LOS ANGELES COUNTY
DEPARTMENT OF MENTAL HEALTH
  Policy 551.02 Facility Access Control
 
Policy Category:  Administrative
Distribution Level:  Directly Operated and Contractors
Responsible Party:  Chief Information Office Bureau
 
Approved by Edgar M. Soto, MBA, CSP, Administrative Deputy III, on January 21, 2020
 
 
I.  POLICY STATEMENT
 
The purpose of this policy is to define the process for ensuring the physical protection of Los Angeles County Department of Mental Health (DMH) information systems and their infrastructure.

Contracted agencies shall develop an internal policy and associated procedures that are consistent with their organizational practices and meet the requirements set forth in this policy.

 
II.  DEFINITIONS
 
III.  POLICY
 
DMH shall limit physical access to electronic information systems—and the facility in which they are contained— while ensuring that only authorized access is permitted.  This policy and its associated procedures must be consistent with DMH Policy No. 508.01, Safeguards for Protected Health Information (PHI).

DMH shall ensure the integrity, confidentiality, and availability of data through the following Facility Access Control components:
  1. Contingency Operations

    DMH Chief Information Officer (CIO) must be responsible for developing, testing, implementing, and maintaining the information technology (IT) component of the DMH Contingency Operations Plan.  The plan provides facility access when necessary to restore information systems and/or lost data under the Disaster Recovery Plan and Emergency Mode Operations Plan in the event of an emergency (DMH Policy 550.03, Information Technology Contingency Plan Policy).

     
  2. IT Facility Security Plan

    DMH Chief Information Officer (CIO) must be responsible for developing, testing, implementing, and maintaining the IT component of the Facility Security Plan to safeguard the facility and the computer information assets therein from unauthorized physical access, tampering, and theft.

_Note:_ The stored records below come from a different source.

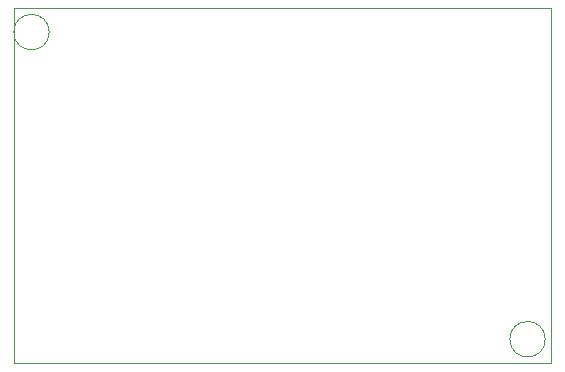
<source format=gbr>
%TF.GenerationSoftware,KiCad,Pcbnew,8.0.4*%
%TF.CreationDate,2024-08-16T22:24:09+02:00*%
%TF.ProjectId,breakout_pwr,62726561-6b6f-4757-945f-7077722e6b69,rev?*%
%TF.SameCoordinates,Original*%
%TF.FileFunction,Profile,NP*%
%FSLAX46Y46*%
G04 Gerber Fmt 4.6, Leading zero omitted, Abs format (unit mm)*
G04 Created by KiCad (PCBNEW 8.0.4) date 2024-08-16 22:24:09*
%MOMM*%
%LPD*%
G01*
G04 APERTURE LIST*
%TA.AperFunction,Profile*%
%ADD10C,0.050000*%
%TD*%
G04 APERTURE END LIST*
D10*
X133000000Y-40500000D02*
G75*
G02*
X130000000Y-40500000I-1500000J0D01*
G01*
X130000000Y-40500000D02*
G75*
G02*
X133000000Y-40500000I1500000J0D01*
G01*
X130000000Y-38500000D02*
X175500000Y-38500000D01*
X175500000Y-68500000D01*
X130000000Y-68500000D01*
X130000000Y-38500000D01*
X175000000Y-66500000D02*
G75*
G02*
X172000000Y-66500000I-1500000J0D01*
G01*
X172000000Y-66500000D02*
G75*
G02*
X175000000Y-66500000I1500000J0D01*
G01*
M02*

</source>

    DMH facility management must:

     
    • Ensure that only permitted and authorized workforce members have access to computing devices.
    • Ensure that the networking devices such as servers, switches, and routers are in locked rooms and cabinets, away from the public and unauthorized individuals.
    • Validate that all facility workstations, notebooks, monitors, and printers are locked and secured by a locking mechanism in order to prevent unauthorized movements, tampering, loss, and/or theft. 
       
  3. Physical Access Control and Validation for workforce members and visitors

    DMH Chief Information Officer (CIO) must be responsible for developing, testing, implementing, and maintaining the IT component of the Facility Access Control and Validation Procedure to control and validate the access of each person (including each visitor) to the facility based on his/her role or function, and to control access to software programs for testing and revision.

    DMH facility management must ensure that areas where sensitive and confidential data is accessed or maintained are protected and behind a locked door inaccessible to and restricted from the public or unauthorized workforce members.

    CIO must implement and configure access card systems and cipher locks or keys where feasable to control admittance to restricted areas so that individuals are only able to access and enter areas for which they have authorization.

    Workforce members must wear and visibly display a current photo identification badge as provided by DMH Human Resources.  Prior to its expiration date, workforce members must renew their badge through DMH Human Resources.  Facility personnel must escort visitors at all times.  No exception will be permitted.

     
  4. Facility Maintenance Records

    CIO must be responsible for developing, testing, implementing, and maintaining a Facility Security Maintenance Record to document repairs and modifications to the physical components of the facility that are related to security (e.g., hardware, walls, doors, locks).